Entries taken from a collection
★ ★ ★
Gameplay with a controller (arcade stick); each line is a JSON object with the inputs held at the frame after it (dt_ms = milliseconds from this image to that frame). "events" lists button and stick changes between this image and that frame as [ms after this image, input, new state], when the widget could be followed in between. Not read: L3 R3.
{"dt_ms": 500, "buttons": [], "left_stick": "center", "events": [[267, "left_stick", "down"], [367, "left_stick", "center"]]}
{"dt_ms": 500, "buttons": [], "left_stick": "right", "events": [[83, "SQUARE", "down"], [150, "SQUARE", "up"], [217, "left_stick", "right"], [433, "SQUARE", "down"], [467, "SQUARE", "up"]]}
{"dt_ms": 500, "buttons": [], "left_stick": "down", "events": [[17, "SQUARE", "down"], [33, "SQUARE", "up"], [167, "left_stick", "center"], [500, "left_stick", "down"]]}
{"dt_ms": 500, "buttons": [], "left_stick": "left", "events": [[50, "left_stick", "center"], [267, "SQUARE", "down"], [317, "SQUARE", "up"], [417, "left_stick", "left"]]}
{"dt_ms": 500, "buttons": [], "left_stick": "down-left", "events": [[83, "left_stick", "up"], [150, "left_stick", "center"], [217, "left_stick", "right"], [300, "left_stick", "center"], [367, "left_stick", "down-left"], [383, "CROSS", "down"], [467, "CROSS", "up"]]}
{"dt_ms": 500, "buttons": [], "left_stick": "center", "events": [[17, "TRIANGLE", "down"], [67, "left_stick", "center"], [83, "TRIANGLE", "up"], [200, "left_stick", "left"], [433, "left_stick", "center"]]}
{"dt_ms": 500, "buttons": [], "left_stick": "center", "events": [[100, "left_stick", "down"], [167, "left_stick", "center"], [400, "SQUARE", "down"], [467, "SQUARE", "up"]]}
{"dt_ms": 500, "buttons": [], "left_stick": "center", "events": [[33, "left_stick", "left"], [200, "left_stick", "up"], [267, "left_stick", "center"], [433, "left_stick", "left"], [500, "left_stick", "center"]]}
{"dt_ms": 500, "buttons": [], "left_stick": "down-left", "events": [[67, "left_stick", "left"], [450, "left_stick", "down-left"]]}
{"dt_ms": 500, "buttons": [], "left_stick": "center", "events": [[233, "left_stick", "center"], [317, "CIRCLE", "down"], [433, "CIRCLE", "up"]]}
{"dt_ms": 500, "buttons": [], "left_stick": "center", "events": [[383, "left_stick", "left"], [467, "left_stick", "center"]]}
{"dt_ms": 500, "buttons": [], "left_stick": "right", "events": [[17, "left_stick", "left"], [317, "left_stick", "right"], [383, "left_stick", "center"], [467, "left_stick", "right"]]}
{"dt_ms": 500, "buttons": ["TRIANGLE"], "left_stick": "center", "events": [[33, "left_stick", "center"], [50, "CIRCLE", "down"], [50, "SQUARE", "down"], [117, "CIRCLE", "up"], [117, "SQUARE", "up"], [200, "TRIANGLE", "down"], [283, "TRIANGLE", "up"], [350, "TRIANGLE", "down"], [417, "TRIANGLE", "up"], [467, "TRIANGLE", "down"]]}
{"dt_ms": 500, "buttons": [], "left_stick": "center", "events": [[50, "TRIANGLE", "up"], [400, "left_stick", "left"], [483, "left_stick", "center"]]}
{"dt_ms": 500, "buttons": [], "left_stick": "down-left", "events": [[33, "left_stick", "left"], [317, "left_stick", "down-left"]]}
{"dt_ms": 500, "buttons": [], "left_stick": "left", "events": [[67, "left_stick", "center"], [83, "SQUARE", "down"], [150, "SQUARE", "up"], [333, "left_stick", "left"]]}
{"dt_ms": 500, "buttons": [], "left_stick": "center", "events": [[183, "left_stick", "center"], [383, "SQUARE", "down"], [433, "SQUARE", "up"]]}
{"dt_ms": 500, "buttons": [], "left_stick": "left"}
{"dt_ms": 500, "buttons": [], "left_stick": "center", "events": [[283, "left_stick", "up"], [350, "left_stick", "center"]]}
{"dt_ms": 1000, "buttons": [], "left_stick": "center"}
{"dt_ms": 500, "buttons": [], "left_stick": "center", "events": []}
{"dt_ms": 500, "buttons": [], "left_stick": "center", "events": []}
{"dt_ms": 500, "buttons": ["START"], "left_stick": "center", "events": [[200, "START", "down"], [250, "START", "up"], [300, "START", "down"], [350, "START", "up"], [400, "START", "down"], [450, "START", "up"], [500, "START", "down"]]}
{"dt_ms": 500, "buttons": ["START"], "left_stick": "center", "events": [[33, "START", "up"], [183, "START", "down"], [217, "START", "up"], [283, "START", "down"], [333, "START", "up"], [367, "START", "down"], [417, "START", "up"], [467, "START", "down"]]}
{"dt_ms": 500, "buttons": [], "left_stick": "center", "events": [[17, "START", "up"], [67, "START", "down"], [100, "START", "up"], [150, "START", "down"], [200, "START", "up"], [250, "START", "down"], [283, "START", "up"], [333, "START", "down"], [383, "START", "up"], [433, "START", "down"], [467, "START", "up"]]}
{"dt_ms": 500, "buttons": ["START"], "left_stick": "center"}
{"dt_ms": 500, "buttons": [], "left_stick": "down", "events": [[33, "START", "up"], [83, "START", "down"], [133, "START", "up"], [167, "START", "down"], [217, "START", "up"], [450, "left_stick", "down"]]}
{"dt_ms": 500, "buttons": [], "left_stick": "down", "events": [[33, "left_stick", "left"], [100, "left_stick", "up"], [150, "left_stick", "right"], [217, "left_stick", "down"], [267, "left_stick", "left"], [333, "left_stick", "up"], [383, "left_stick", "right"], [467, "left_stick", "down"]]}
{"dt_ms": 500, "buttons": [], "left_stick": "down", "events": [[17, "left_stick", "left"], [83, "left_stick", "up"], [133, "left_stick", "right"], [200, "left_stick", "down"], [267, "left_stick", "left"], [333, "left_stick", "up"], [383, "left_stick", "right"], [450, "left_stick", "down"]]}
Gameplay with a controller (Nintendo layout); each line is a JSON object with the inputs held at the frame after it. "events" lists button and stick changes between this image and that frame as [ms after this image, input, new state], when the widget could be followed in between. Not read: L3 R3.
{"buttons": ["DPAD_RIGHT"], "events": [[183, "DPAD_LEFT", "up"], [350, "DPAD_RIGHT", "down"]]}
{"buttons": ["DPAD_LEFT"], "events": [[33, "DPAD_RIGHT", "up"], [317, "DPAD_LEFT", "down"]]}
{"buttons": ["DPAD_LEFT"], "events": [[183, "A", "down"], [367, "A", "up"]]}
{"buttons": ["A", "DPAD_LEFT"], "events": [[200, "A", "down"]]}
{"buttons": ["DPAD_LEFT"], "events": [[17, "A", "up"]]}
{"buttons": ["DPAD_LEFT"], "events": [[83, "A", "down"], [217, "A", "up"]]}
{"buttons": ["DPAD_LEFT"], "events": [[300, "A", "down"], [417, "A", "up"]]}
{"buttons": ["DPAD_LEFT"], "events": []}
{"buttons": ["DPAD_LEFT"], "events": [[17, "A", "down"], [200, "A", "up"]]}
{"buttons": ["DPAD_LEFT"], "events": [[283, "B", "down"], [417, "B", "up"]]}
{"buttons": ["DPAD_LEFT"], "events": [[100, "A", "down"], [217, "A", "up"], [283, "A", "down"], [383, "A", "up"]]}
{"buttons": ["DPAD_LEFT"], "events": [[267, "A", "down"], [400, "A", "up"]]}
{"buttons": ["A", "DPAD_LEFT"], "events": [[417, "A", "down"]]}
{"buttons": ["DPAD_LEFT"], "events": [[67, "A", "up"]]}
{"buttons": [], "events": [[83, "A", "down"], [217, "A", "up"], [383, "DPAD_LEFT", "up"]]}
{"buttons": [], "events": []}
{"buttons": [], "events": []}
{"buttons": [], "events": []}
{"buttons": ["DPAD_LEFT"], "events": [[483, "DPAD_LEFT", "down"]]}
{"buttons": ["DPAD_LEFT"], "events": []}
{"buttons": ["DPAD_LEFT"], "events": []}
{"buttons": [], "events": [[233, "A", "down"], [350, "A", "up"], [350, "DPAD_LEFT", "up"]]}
★ ★ ★
• Your assignment
Note down each line above where the word "JSON" occurs.

• Written response
Gameplay with a controller (arcade stick); each line is a JSON object with the inputs held at the frame after it (dt_ms = milliseconds from this image to that frame). "events" lists button and stick changes between this image and that frame as [ms after this image, input, new state], when the widget could be followed in between. Not read: L3 R3.
Gameplay with a controller (Nintendo layout); each line is a JSON object with the inputs held at the frame after it. "events" lists button and stick changes between this image and that frame as [ms after this image, input, new state], when the widget could be followed in between. Not read: L3 R3.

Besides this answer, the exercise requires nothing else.